育児休業は、1歳(パパママ育休プラスの場合は1歳2カ月)に満たない子を養育する期間と、保育所に入れない等の一定要件に該当する場合に1歳6カ月及び2歳に満たない子を養育する期間について、労働者の請求に基づいて取得させることが義務付けられています。

看護休暇

看護休暇は、小学校就学始期までの子について1年に5日まで(当該子が2人以上の場合は10日まで)、病気・けがをした子の看護又は子に予防接種・健康診断を受けさせるために取得できます。

看護休暇の取得単位は1日又は半日です。半日単位での取得は所定労働時間の2分の1が原則となりますが、労使協定で別の定め(昼の12時を挟んでそれぞれ前後を半日とするなど)をすることも可能です。

所定外労働の制限

3歳に満たない子を養育する労働者がその子を養育するために請求した場合においては、所定労働時間を超えて労働させてはなりません。

「所定労働時間」を超える労働が禁止されるため、法定労働時間(1日8時間、週40時間)を超えているかどうかにかかわらず、会社が定めた所定労働時間(1日7時間など)を超える労働を行わせることができません。

時間外労働の制限

小学校就学始期に達するまでの子を養育する労働者が請求した場合においては、36協定の内容にかかわらず1カ月24時間、1年150時間を超えて時間外労働を行わせることができません。

前述の「所定外労働の制限」と違って、会社が定めている所定労働時間に関係なく法定労働時間(1日8時間、週40時間)を超えて行わせた労働時間のみが上限時間(月24時間、年150時間)の対象となります。所定労働時間が1日7時間の会社で終業時刻を1時間超える労働(1日8時間の労働)を行わせたとしても、上限時間数には影響しません。

深夜労働の制限

小学校就学の始期に達するまでの子を養育する労働者が請求した場合においては、深夜労働(22時~翌5時の労働)を行わせることができません。

短時間勤務制度

3歳に満たない子を養育する労働者であって育児休業をしていない者について、1日の所定労働時間を原則として6時間とする短縮措置(一定の要件に該当するため短縮措置の対象外となる労働者については代替措置)を講じなければなりません。

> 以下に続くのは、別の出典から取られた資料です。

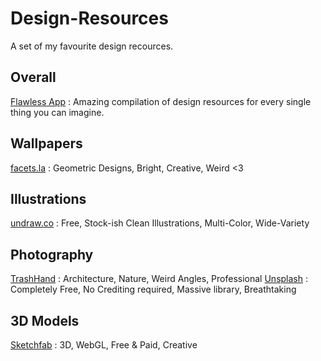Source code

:# Design-Resources
A set of my favourite design recources.

## Overall

[Flawless App](https://flawlessapp.io/designtools) : Amazing compilation of design resources for every single thing you can imagine. 

## Wallpapers

[facets.la](https://facets.la) : Geometric Designs, Bright, Creative, Weird <3

## Illustrations 

[undraw.co](https://undraw.co) : Free, Stock-ish Clean Illustrations, Multi-Color, Wide-Variety

## Photography

[TrashHand](http://www.trashhand.com/) : Architecture, Nature, Weird Angles, Professional
[Unsplash](https://unsplash.com/) : Completely Free, No Crediting required, Massive library, Breathtaking

## 3D Models

[Sketchfab](https://sketchfab.com/) : 3D, WebGL, Free & Paid, Creative
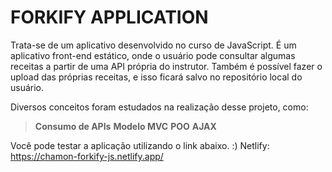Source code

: # FORKIFY APPLICATION

Trata-se de um aplicativo desenvolvido no curso de JavaScript.
É um aplicativo front-end estático, onde o usuário pode consultar algumas receitas a partir de uma API própria do instrutor.
Também é possível fazer o upload das próprias receitas, e isso ficará salvo no repositório local do usuário.

Diversos conceitos foram estudados na realização desse projeto, como:

> **Consumo de APIs**
> **Modelo MVC**
> **POO**
> **AJAX**

Você pode testar a aplicação utilizando o link abaixo. :)
Netlify: https://chamon-forkify-js.netlify.app/
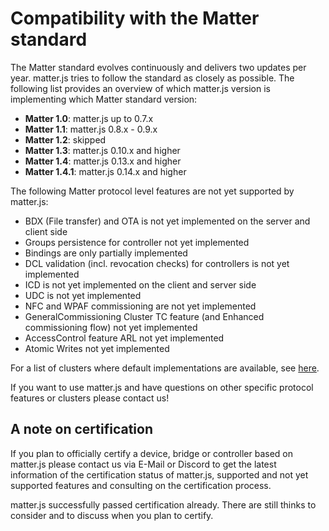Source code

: # Compatibility with the Matter standard

The Matter standard evolves continuously and delivers two updates per year. matter.js tries to follow the standard as closely as possible. The following list provides an overview of which matter.js version is implementing which Matter standard version:
- **Matter 1.0**: matter.js up to 0.7.x
- **Matter 1.1**: matter.js 0.8.x - 0.9.x
- **Matter 1.2**: skipped
- **Matter 1.3**: matter.js 0.10.x and higher
- **Matter 1.4**: matter.js 0.13.x and higher
- **Matter 1.4.1**: matter.js 0.14.x and higher

The following Matter protocol level features are not yet supported by matter.js:
* BDX (File transfer) and OTA is not yet implemented on the server and client side
* Groups persistence for controller not yet implemented
* Bindings are only partially implemented
* DCL validation (incl. revocation checks) for controllers is not yet implemented
* ICD is not yet implemented on the client and server side
* UDC is not yet implemented
* NFC and WPAF commissioning are not yet implemented
* GeneralCommissioning Cluster TC feature (and Enhanced commissioning flow) not yet implemented
* AccessControl feature ARL not yet implemented
* Atomic Writes not yet implemented

For a list of clusters where default implementations are available, see [here](./CLUSTER_DEFAULT_IMPLEMENTATIONS.md).

If you want to use matter.js and have questions on other specific protocol features or clusters please contact us!

## A note on certification

If you plan to officially certify a device, bridge or controller based on matter.js please contact us via E-Mail or Discord to get the latest information of the certification status of matter.js, supported and not yet supported features and consulting on the certification process.

matter.js successfully passed certification already. There are still thinks to consider and to discuss when you plan to certify.
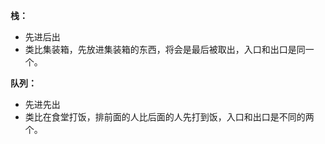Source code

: **栈：** 
  * 先进后出
  * 类比集装箱，先放进集装箱的东西，将会是最后被取出，入口和出口是同一个。

**队列：** 
  * 先进先出
  * 类比在食堂打饭，排前面的人比后面的人先打到饭，入口和出口是不同的两个。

代替措置を講じる場合は、つぎのいずれかの措置を講じる義務があります。

  • 育児休業に関する制度に準ずる措置
  • フレックスタイムの制度
  • 始業又は終業の時刻を繰り上げ又は繰り下げる制度(時差出勤の制度)
  • 労働者の養育する子に係る保育施設の設置運営その他これに準ずる便宜の供与

法律で努力義務とされている就業措置の内容と期間

育児休業、所定外労働の制限、短時間勤務

育児休業、所定外労働の制限、短時間勤務は一定の年齢に達するまでは義務となりますが、義務期間を経過した後から小学校就学始期までの期間はこれらに準ずる制度を導入することが努力義務とされています。

1歳(1歳6カ月又は2歳)を超えて利用できる育児休業を導入した場合、子が3歳に達するまでの育児休業については、保育所に入れない等の延長事由があるかどうかにかかわらず社会保険料の免除を受けることができます。

子が3歳に達した以降(小学校就学始期まで)の育児休業については、社会保険料の免除の対象となりません。

始業時刻変更等の措置

会社は、小学校就学の始期に達するまでの子を養育する労働者に関して、始業時刻変更等の措置を講じることが努力義務とされています。

始業時刻変更等の措置とは、次のいずれかの措置をいいます。

  • フレックスタイムの制度
  • 始業又は終業の時刻を繰り上げ又は繰り下げる制度(時差出勤の制度)
  • 労働者の養育する子に係る保育施設の設置運営その他これに準ずる便宜の供与

これらの措置を講じることは原則として努力義務にとどまりますが、前述の短時間勤務制度の代替措置を講じる必要がある場合は、措置を講じることが義務であることに留意してください。